> TASK OBJECTIVE:
Show all lines of the listing that contain the word "relative".

> INFORMATION PROVIDED:
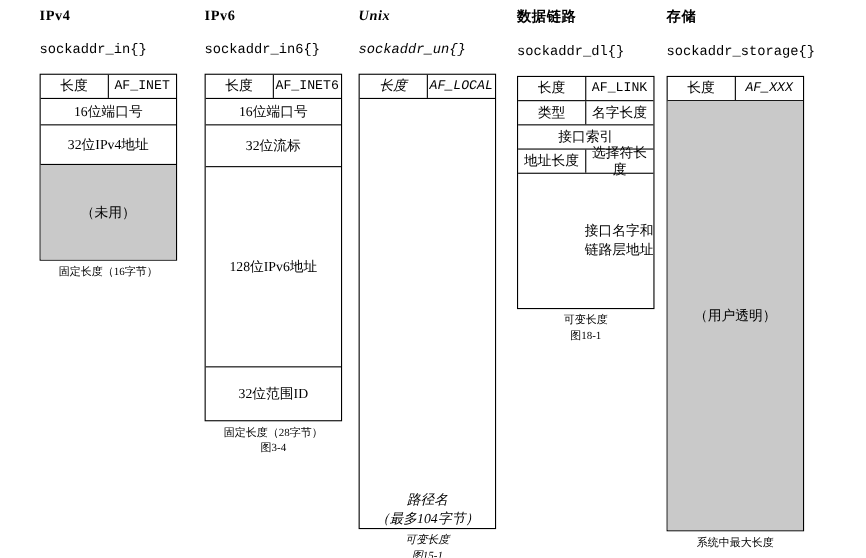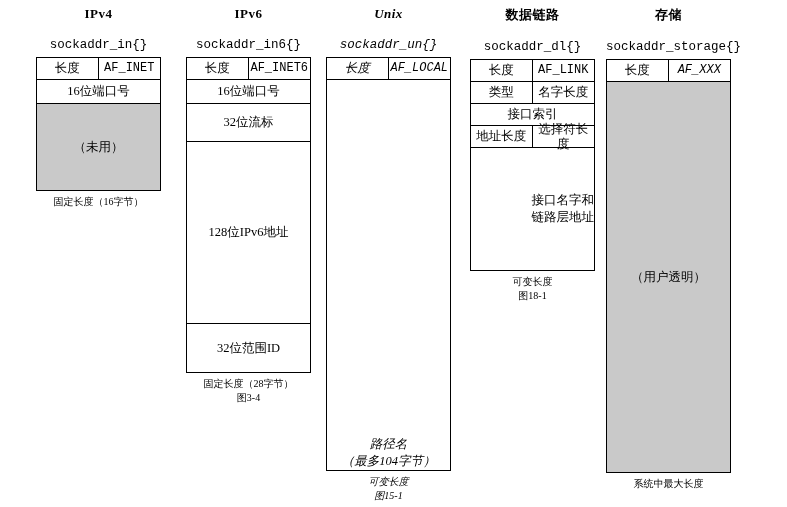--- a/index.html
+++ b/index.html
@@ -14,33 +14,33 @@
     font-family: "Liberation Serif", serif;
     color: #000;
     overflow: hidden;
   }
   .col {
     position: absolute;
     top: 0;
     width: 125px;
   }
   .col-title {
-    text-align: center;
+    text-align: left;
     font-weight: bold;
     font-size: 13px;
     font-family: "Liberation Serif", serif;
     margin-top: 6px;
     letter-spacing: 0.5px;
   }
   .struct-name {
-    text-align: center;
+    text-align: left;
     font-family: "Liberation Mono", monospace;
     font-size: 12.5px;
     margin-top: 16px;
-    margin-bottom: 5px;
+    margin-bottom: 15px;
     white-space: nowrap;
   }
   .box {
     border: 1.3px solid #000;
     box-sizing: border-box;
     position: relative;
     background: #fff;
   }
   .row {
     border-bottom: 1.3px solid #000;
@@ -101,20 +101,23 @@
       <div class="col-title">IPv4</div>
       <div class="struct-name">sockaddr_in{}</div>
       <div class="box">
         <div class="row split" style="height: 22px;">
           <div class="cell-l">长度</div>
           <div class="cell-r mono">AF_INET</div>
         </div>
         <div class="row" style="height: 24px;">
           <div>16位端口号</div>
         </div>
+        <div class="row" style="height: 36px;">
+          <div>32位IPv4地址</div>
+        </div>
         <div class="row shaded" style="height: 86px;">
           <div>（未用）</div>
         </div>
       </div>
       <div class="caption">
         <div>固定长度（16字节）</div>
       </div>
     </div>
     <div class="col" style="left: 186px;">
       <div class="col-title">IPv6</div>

* * *

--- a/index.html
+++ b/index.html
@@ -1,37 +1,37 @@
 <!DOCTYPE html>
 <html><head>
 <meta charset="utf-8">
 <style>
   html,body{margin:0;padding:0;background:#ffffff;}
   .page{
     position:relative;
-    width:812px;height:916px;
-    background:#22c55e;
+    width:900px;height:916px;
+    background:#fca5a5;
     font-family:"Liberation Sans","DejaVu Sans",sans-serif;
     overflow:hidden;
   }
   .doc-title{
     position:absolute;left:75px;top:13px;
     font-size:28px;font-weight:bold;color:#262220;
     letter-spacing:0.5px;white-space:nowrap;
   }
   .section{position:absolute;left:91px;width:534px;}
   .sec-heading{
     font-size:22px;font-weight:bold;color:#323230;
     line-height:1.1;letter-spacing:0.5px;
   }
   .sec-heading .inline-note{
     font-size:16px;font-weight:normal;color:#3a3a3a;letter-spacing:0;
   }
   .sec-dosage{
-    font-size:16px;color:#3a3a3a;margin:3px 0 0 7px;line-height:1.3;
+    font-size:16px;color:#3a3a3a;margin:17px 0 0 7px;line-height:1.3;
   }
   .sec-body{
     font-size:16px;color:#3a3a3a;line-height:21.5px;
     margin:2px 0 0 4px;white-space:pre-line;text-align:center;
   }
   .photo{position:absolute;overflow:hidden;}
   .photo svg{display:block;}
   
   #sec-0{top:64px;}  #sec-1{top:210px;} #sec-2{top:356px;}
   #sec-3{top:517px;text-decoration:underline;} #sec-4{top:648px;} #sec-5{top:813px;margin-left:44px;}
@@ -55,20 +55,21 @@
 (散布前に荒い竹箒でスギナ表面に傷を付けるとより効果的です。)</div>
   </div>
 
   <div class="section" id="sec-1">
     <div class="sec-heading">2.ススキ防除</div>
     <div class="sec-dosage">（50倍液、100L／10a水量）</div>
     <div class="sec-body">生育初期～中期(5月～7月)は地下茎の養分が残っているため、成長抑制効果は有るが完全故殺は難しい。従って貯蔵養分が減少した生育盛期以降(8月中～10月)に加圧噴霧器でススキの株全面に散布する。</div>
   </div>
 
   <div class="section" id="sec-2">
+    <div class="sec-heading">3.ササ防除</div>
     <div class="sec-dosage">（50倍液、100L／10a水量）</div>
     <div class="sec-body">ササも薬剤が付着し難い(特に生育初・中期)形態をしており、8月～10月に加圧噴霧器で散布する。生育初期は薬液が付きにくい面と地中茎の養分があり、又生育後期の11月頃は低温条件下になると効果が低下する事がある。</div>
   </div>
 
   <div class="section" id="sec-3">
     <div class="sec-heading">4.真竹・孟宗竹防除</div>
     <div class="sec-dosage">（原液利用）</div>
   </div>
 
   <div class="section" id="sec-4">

--

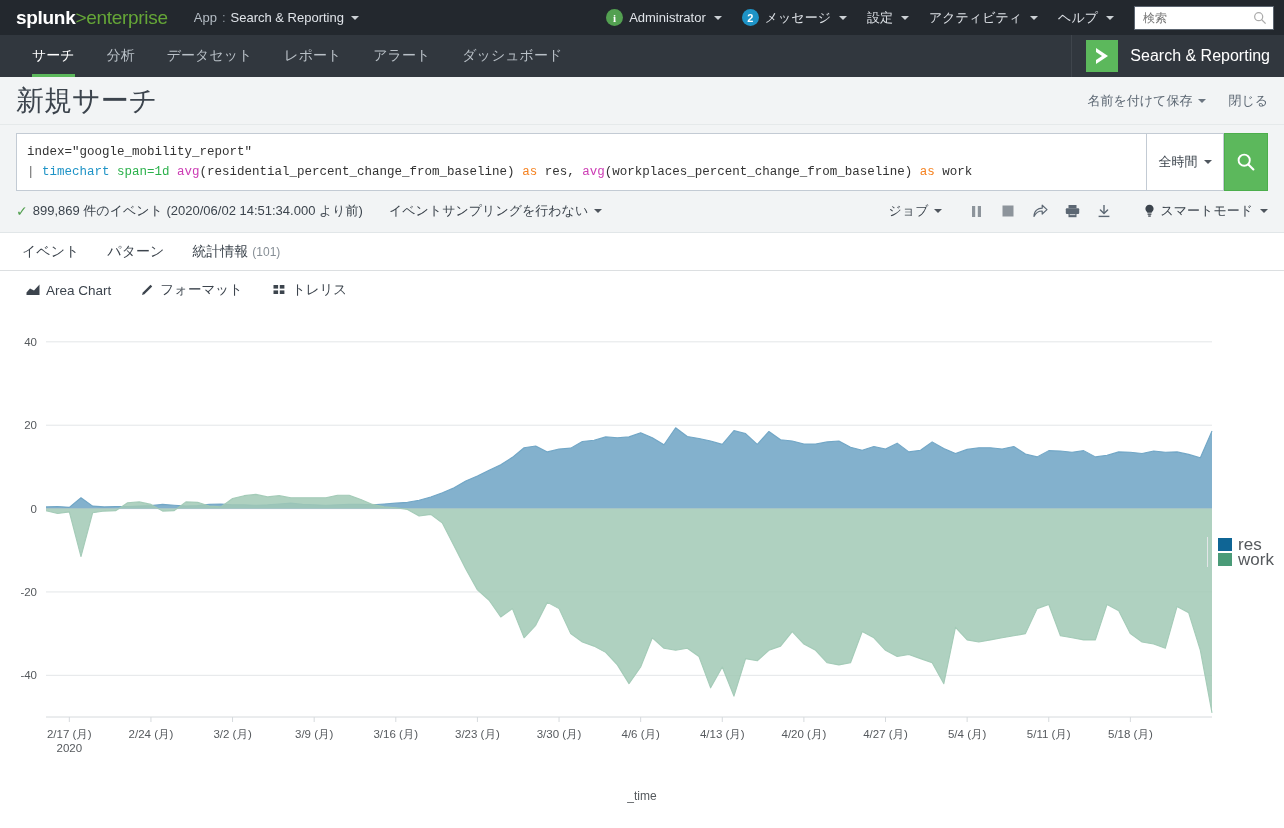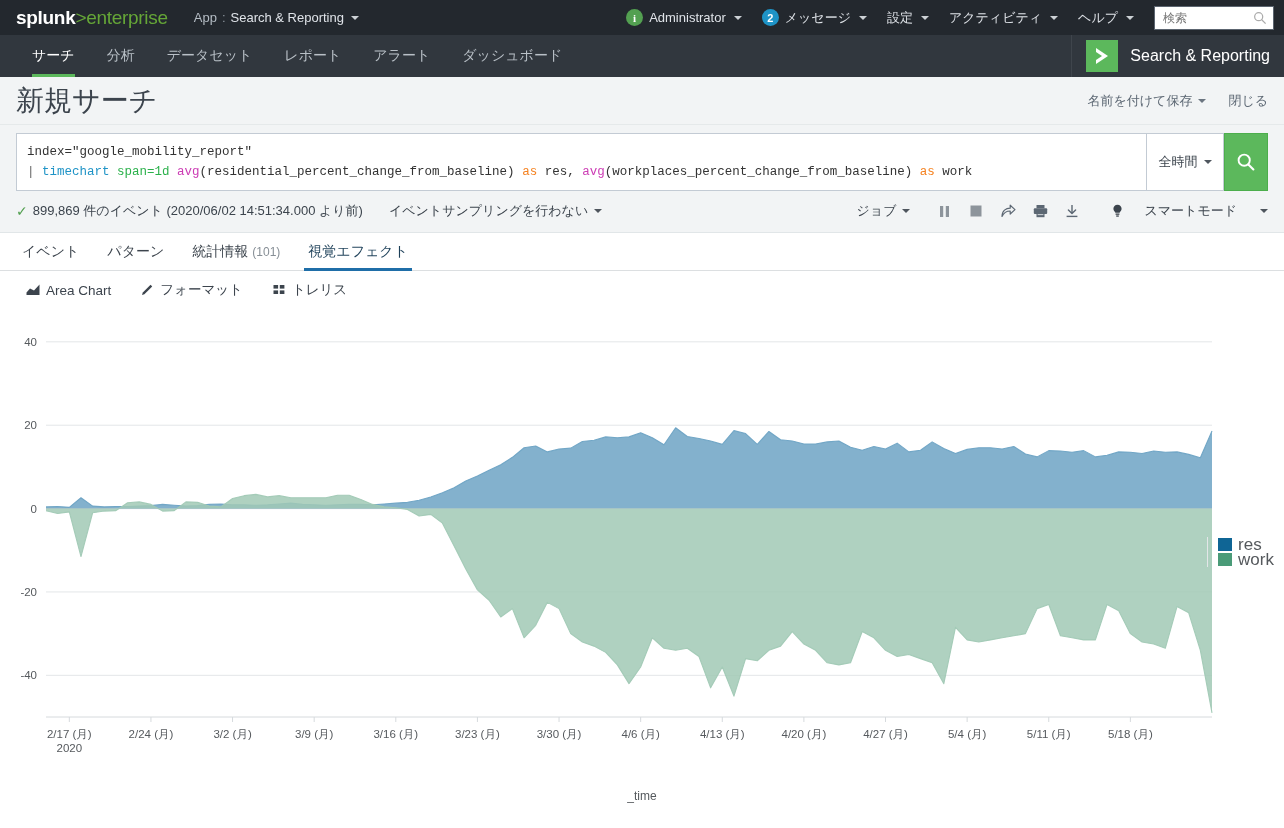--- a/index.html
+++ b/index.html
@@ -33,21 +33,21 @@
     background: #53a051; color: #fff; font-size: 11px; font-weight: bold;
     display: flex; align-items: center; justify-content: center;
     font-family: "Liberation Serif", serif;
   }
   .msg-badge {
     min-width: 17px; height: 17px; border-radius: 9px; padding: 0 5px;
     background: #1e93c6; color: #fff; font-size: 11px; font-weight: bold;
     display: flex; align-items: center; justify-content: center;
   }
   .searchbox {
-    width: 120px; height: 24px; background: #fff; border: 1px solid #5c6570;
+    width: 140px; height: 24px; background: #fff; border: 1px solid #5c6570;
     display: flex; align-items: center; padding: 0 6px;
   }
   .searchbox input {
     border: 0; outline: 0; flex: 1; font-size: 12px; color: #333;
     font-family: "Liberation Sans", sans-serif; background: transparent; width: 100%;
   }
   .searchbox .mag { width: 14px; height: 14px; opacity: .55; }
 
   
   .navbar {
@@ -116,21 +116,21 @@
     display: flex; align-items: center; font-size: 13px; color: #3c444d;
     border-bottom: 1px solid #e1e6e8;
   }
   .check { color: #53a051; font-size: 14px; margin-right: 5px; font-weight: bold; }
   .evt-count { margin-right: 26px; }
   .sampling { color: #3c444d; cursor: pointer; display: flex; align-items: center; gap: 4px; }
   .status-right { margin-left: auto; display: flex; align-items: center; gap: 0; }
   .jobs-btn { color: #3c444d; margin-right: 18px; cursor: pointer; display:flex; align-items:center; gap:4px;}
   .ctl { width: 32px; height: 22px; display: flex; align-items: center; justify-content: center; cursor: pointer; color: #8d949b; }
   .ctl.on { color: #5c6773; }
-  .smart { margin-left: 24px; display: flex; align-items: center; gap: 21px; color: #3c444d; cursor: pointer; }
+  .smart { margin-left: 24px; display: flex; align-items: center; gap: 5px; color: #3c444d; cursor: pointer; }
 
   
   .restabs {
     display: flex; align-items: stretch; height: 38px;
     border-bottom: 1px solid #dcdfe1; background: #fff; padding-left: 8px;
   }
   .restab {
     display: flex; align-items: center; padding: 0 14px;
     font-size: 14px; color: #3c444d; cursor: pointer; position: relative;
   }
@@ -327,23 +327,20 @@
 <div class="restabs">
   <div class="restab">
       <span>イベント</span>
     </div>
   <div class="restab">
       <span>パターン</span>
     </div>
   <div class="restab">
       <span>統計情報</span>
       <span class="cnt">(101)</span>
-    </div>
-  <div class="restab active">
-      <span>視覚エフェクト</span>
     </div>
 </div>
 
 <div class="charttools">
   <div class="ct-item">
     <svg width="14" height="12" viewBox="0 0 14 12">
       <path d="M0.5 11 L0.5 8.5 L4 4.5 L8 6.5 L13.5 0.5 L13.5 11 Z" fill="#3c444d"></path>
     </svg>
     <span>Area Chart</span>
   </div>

> PROBLEM SOLUTION:
     position: relative;
     position:relative;
     font-size: 14px; color: #3c444d; cursor: pointer; position: relative;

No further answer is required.